Writing a Haskell lexer that matches strings from CSV file

135 Views Asked by At

I am trying to write a simple lexer that recognises words such as prepositions. I have lists of these words in CSV format. At the moment I have a lexer that works but I am having to type out each string from my list individually e.g.:

...
("before",rest)  -> TokenPreposition : lexer rest
("behind",rest)  -> TokenPreposition : lexer rest
...

Is it possible to read the words in from the CSV files? I know there is a library for parsing CSV files but I wouldn't know how to continue after this?

1

There are 1 best solutions below

0
On BEST ANSWER

You can use a Set String to store a word list and the use the member function to determine if a word is in a set.

Here is some example code. The input to lexer are lists of verbs, nouns and prepositions and a list of words which it then classifies according to which list the word is in.

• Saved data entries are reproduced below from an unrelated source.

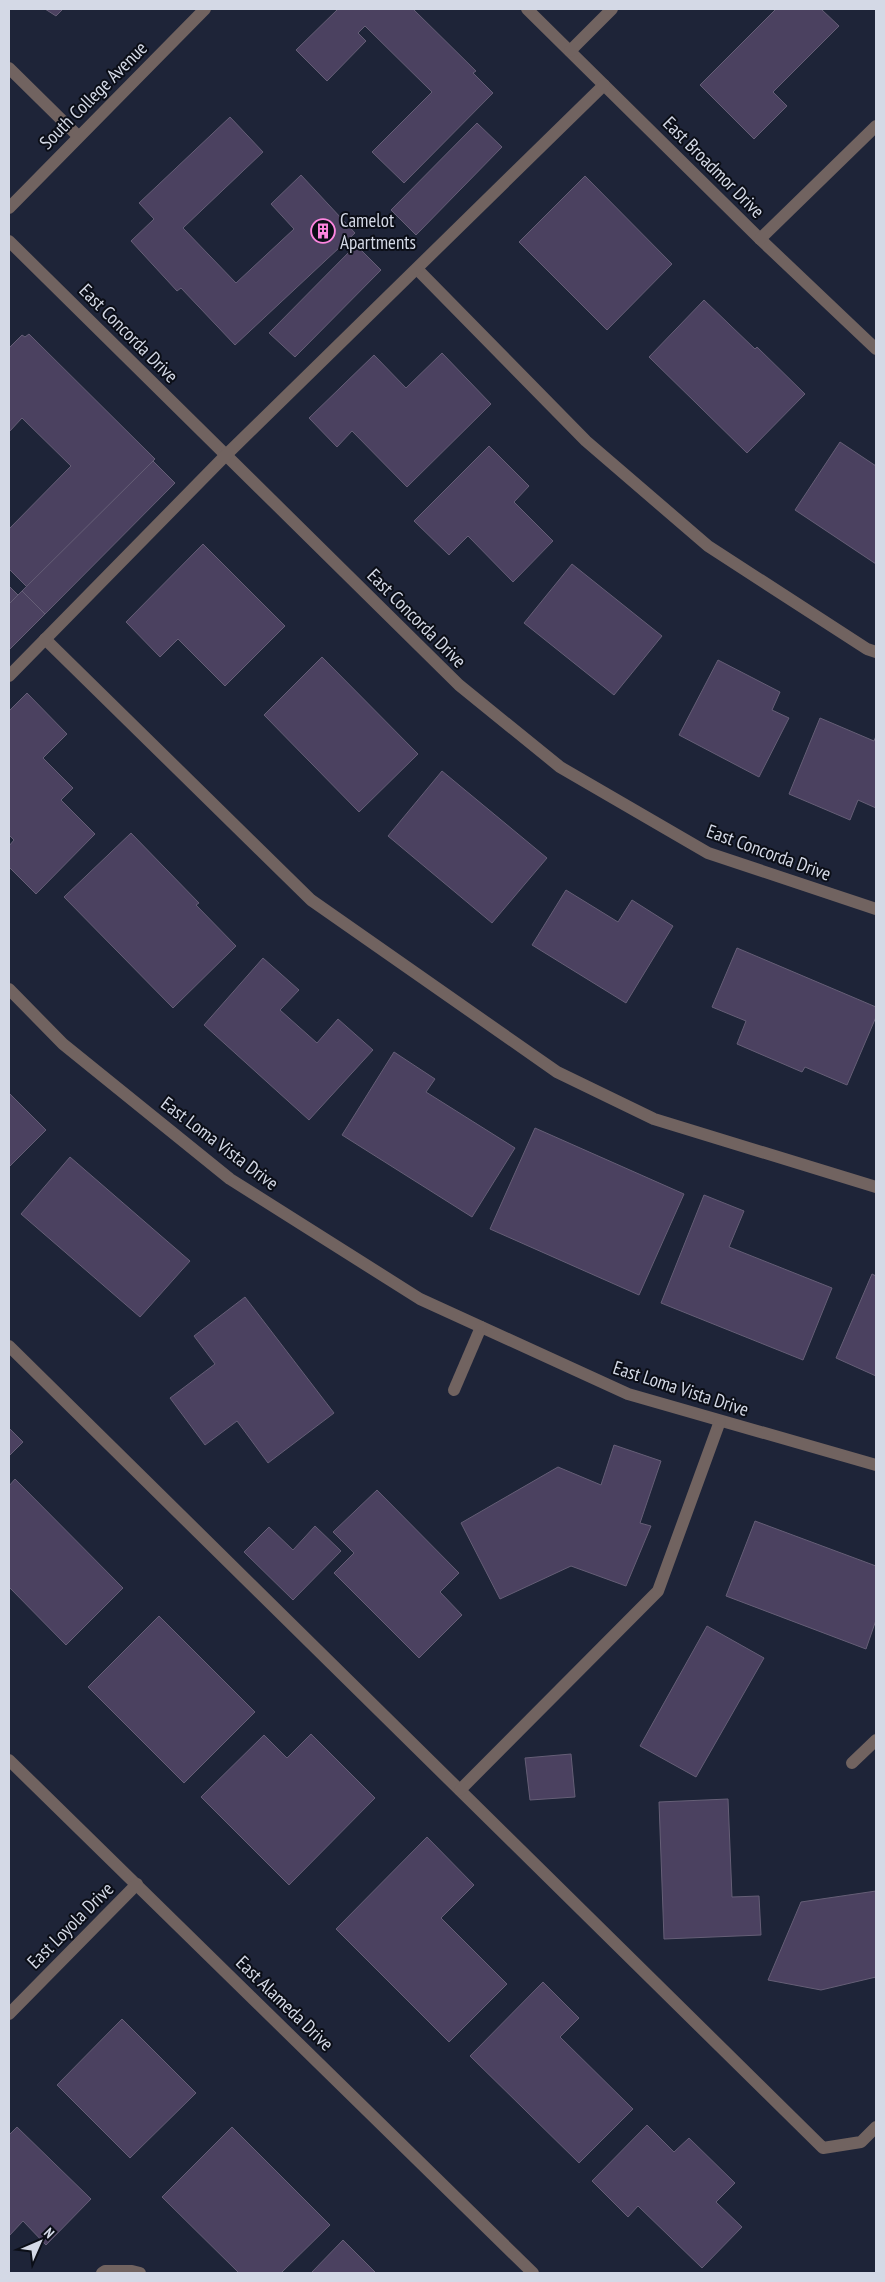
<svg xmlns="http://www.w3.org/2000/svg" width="885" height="2282" viewBox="0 0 885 2282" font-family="'PT Sans Narrow',sans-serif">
<rect width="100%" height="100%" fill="#1e2438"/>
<g fill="#4b4160" stroke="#655e76">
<polygon points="45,9 63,9 56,16"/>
<polygon points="338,9 413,9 476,71 473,73 493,93 404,183 372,152 432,92 365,26 358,33 366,41 327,81 296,50"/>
<polygon points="776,9 821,9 839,26 773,92 787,106 754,139 700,85"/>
<polygon points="230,117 263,152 183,228 236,283 294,229 271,204 301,175 355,233 235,345 181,288 177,291 131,241 154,219 139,203"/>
<polygon points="477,123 502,147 416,235 391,210"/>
<polygon points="585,176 672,264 607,330 519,242"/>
<polygon points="356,245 381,270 295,357 269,333"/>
<polygon points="704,300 755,349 757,347 805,394 747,453 649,357"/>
<polygon points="29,334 155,459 27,587 9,569 9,529 71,466 22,418 9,432 9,348 22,335 25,337"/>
<polygon points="442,353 491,404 407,487 352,431 337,447 309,418 374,355 406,388"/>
<polygon points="840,442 876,466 876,564 795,510"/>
<polygon points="489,446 529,486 514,502 553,541 513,582 468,536 449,555 414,521"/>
<polygon points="153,461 175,483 45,614 22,591"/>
<polygon points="203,544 285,626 225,686 178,639 160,657 126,622"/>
<polygon points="572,564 662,636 614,695 524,623"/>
<polygon points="9,586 18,595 9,604"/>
<polygon points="22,591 45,614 9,650 9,604"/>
<polygon points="322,657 418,754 359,812 264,715"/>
<polygon points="718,660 780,692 772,710 789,718 759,777 679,735"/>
<polygon points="27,693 67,734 43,758 73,788 61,800 95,834 36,894 9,867 9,846 14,840 9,835 9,711"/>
<polygon points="820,718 874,741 876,736 876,808 858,800 850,820 789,794"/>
<polygon points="442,771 547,858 492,923 388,836"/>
<polygon points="131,833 199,903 196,905 236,946 173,1008 64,897"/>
<polygon points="566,890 618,922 632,900 673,926 626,1003 532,945"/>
<polygon points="737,948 876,1007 876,1017 847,1085 805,1067 802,1072 737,1044 746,1021 712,1007"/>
<polygon points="263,958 299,990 280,1010 317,1043 338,1019 373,1050 309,1120 204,1025"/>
<polygon points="394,1052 435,1079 426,1092 515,1148 472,1217 342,1135"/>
<polygon points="9,1093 46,1130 9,1167"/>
<polygon points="535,1128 684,1194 639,1295 490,1229"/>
<polygon points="70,1157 190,1261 140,1317 21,1214"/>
<polygon points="704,1195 744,1211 729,1247 832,1288 803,1360 661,1303"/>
<polygon points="872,1274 876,1276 876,1376 836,1358"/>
<polygon points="245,1297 334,1413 268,1463 237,1421 205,1445 170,1398 215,1364 194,1336"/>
<polygon points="9,1428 23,1442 9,1456"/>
<polygon points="614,1445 661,1461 640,1523 651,1526 626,1586 571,1566 500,1599 461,1523 558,1467 601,1485"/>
<polygon points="15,1479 123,1588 66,1645 9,1587 9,1486"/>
<polygon points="377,1490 459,1573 440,1592 462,1615 419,1658 334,1573 354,1553 333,1532"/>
<polygon points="755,1521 876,1566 876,1620 866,1649 726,1596"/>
<polygon points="315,1526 341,1551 293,1600 244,1552 269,1527 293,1550"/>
<polygon points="159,1616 255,1712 184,1783 88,1687"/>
<polygon points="707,1626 764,1658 696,1777 640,1746"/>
<polygon points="311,1734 375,1798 289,1885 201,1797 264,1735 287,1758"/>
<polygon points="571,1754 575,1797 530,1800 525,1758"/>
<polygon points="728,1799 732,1897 759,1896 761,1935 664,1939 659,1802"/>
<polygon points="427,1837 474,1885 441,1918 507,1984 449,2042 336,1929"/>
<polygon points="876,1891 876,1977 821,1990 768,1980 801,1902"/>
<polygon points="543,1982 579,2018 560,2037 633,2109 579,2163 470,2056"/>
<polygon points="122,2019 196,2093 130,2158 57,2085"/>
<polygon points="647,2125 674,2152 689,2138 735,2183 716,2202 742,2227 702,2268 638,2206 628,2217 592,2181"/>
<polygon points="17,2127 91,2199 46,2245 23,2221 9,2236 9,2135"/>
<polygon points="232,2127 330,2225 281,2273 239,2273 162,2197"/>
<polygon points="343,2240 376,2273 311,2273"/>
</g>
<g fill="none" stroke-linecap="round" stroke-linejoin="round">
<g stroke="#716360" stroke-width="12">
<polyline points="527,9 760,239 876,349"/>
<polyline points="570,51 612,9"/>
<polyline points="9,68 78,136"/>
<polyline points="9,208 205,9"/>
<polyline points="760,239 876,126"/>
<polyline points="9,241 459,685 560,767 708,853 876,909"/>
<polyline points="417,269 586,441 708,546 867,649 876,652"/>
<polyline points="45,639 311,900 557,1072 654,1119 876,1187"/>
<polyline points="9,676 226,455 604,85"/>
<polyline points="9,989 63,1044 230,1179 420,1299 628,1394 876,1465"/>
<polyline points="9,1346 823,2148 861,2142 876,2127"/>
<polyline points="454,1390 481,1327"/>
<polyline points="9,1760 533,2273"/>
<polyline points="852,1763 876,1740"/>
<polyline points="460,1790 658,1591 720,1421"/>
<polyline points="9,2014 137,1884"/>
<polyline points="102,2273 105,2271 132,2271 140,2273"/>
</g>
</g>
<defs>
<g id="building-ring" transform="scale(1.25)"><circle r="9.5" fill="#0b0e17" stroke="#fe86e0" stroke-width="1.5"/><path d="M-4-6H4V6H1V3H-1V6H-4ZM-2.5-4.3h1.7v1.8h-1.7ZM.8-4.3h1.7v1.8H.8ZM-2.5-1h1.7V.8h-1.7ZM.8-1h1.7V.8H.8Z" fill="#fe86e0"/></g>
</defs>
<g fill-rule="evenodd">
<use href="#building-ring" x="323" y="231"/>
</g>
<g text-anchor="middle" stroke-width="4" stroke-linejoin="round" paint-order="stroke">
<g font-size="19" fill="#d4d9e6" stroke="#0b0e17">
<text transform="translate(93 95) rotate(-45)" y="7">South College Avenue</text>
<text transform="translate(714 167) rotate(45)" y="7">East Broadmor Drive</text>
<text transform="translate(129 333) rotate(45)" y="7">East Concorda Drive</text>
<text transform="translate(417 618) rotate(45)" y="7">East Concorda Drive</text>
<text transform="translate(769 852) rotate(20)" y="7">East Concorda Drive</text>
<text transform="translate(220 1143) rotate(37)" y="7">East Loma Vista Drive</text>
<text transform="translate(681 1388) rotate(18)" y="7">East Loma Vista Drive</text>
<text transform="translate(70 1925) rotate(-45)" y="7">East Loyola Drive</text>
<text transform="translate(285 2003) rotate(44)" y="7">East Alameda Drive</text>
</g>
<g font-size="19" fill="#d4d9e6" stroke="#0b0e17" text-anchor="start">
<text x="340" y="227">Camelot<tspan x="340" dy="22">Apartments</tspan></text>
</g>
</g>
<rect width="885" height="2282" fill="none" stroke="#d4d9e6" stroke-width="20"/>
<g transform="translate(40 2242) rotate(45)" stroke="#0b0e17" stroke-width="4" paint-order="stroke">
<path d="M0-4L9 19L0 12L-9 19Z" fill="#d4d9e6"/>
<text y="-8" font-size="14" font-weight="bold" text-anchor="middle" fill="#d4d9e6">N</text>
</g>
</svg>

import qualified Data.Set as S

data Speech = Verb | Noun | Preposition | Other

-- classify a single word    
classify :: S.Set String -> S.Set String -> S.Set String -> String -> Speech
classify verbs nouns preps word
  | S.member word verbs = Verb
  | S.member word nouns = Noun
  | S.member word preps = Preposition
  | otherwise           = Other

lexer :: [String] -> [String] -> [String] -> [String] -> [Speech]
lexer vlist nlist plist words =
  let nouns = S.fromList nlist  -- convert each word list into a set
      verbs = S.fromList vlist
      preps = S.fromList plist
  in map (classify verbs nouns preps) words